NotNull pointers

Simen Kjaeraas simen.kjaras at gmail.com
Wed Aug 31 02:08:55 PDT 2011


On Wed, 31 Aug 2011 01:11:20 +0200, bearophile <bearophileHUGS at lycos.com>  
wrote:

> Andrei Alexandrescu:
>
>> new Type[n](argument1, argument2, ..., argumentn)
>
> More musings about this.
>
> A generic lazy/eager array comprehension syntax seems better, like (for  
> the eager one):
> [Baz(x, x*y) foreach(x; 0 .. 10) if (isGood(x))]

I think this warrants discussion. Earlier, I have implemented rudimentary
range comprehensions that look like this:

     list!"2 * a" | iota(10) & where!"a & 1"

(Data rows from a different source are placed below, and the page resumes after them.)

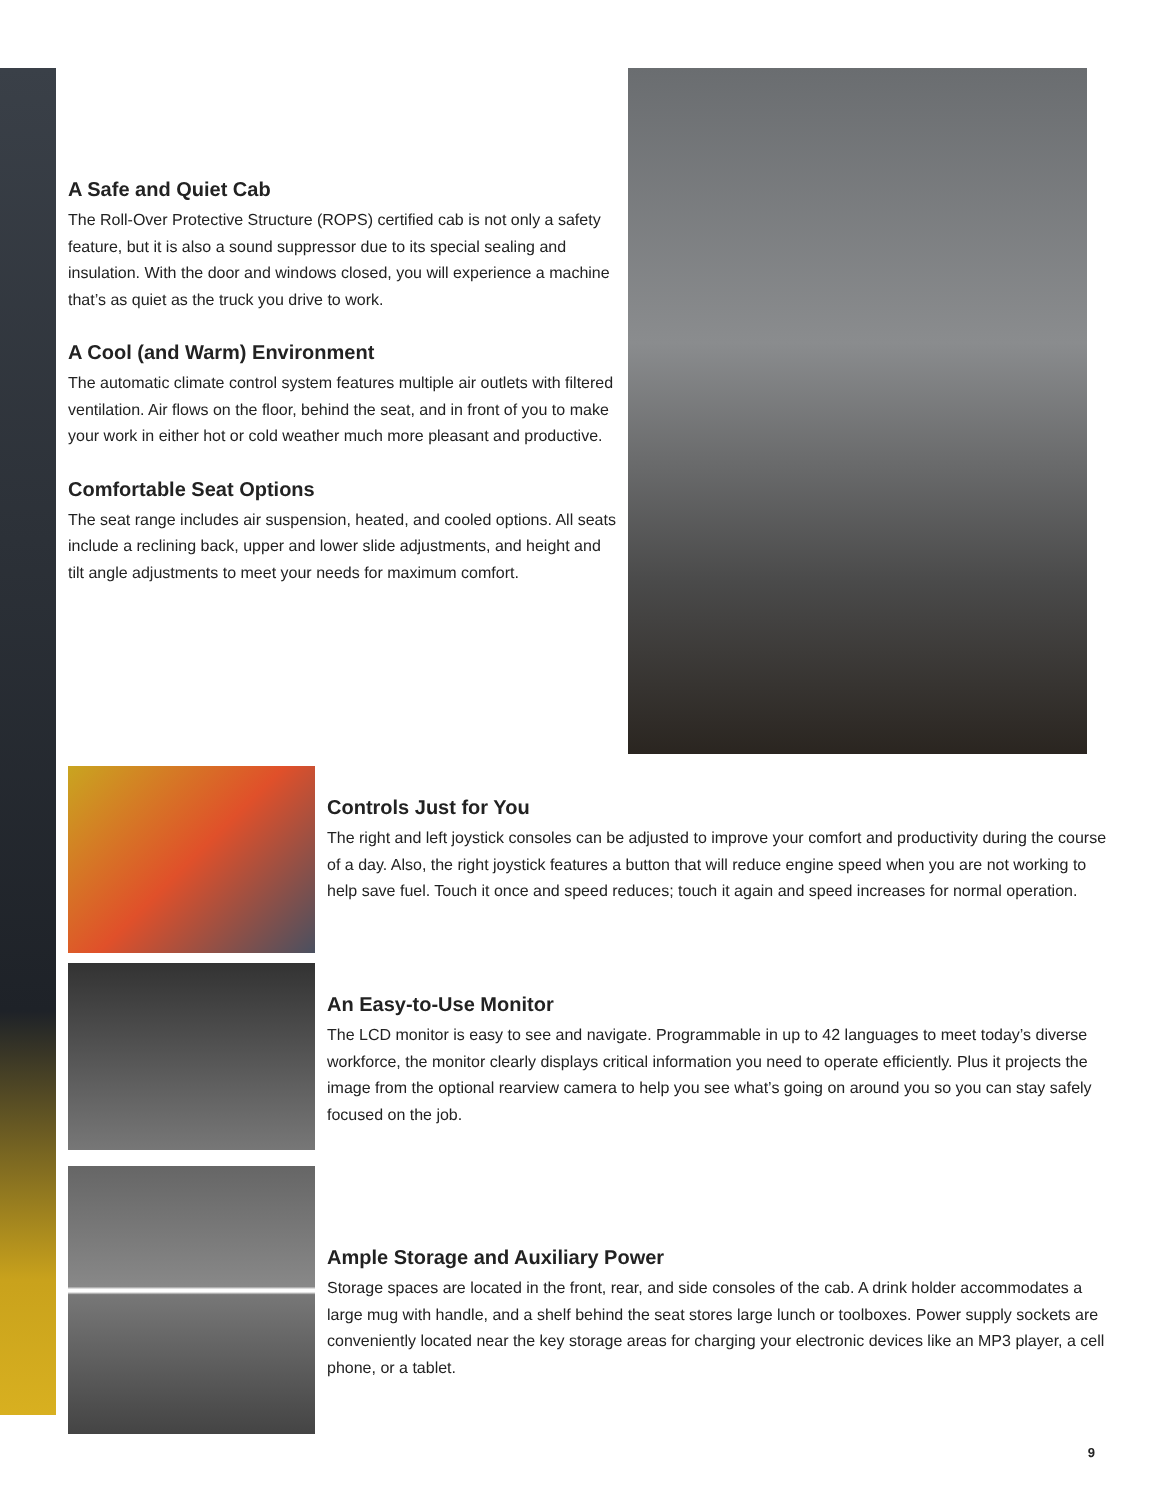A Safe and Quiet Cab
The Roll-Over Protective Structure (ROPS) certified cab is not only a safety feature, but it is also a sound suppressor due to its special sealing and insulation. With the door and windows closed, you will experience a machine that’s as quiet as the truck you drive to work.
A Cool (and Warm) Environment
The automatic climate control system features multiple air outlets with filtered ventilation. Air flows on the floor, behind the seat, and in front of you to make your work in either hot or cold weather much more pleasant and productive.
Comfortable Seat Options
The seat range includes air suspension, heated, and cooled options. All seats include a reclining back, upper and lower slide adjustments, and height and tilt angle adjustments to meet your needs for maximum comfort.
Controls Just for You
The right and left joystick consoles can be adjusted to improve your comfort and productivity during the course of a day. Also, the right joystick features a button that will reduce engine speed when you are not working to help save fuel. Touch it once and speed reduces; touch it again and speed increases for normal operation.
An Easy-to-Use Monitor
The LCD monitor is easy to see and navigate. Programmable in up to 42 languages to meet today’s diverse workforce, the monitor clearly displays critical information you need to operate efficiently. Plus it projects the image from the optional rearview camera to help you see what’s going on around you so you can stay safely focused on the job.
Ample Storage and Auxiliary Power
Storage spaces are located in the front, rear, and side consoles of the cab. A drink holder accommodates a large mug with handle, and a shelf behind the seat stores large lunch or toolboxes. Power supply sockets are conveniently located near the key storage areas for charging your electronic devices like an MP3 player, a cell phone, or a tablet.
9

It works, for simple cases.

In my opinion, any D array/list/range comprehension should work on
ranges as its base, so foreach is out. Instead, a range should be the
base for the comprehension.

A simple solution would thus be:

     [(x){return 2 * x;}; iota(10); (x){return x & 1;}]

This could even be implemented in a library:

     list((int x){return 2 * x;}, iota(10), (int x){return x & 1;})

However, as anyone can see, this is crap. It uses delegates, is waay
too verbose, and hurts my eyes. (It could be somewhat better with the
functions passed as template alias parameters, but that would mess
up the order of parameters, and on the whole not help that much)
Next iteration:

     [x; 2 * x; iota(10); x & 1]

This is a syntax I could accept. I would like to have the x be more
closely associated with the range, something more akin to this:

     [2 * x; x <= iota(10); x & 1]

I am however at a loss as to what combination of squiggles could be
used in place of the <= (which is of course not a good choice).

The following variations should be allowed:

     [x; ; iota(10); x & 1]; // (or [; x <= iota(10); x & 1])
     [x; 2 * x; iota(10); ]; // (or [2 * x; x <= iota(10); ])

With the first being simply a filter, the second simply a map.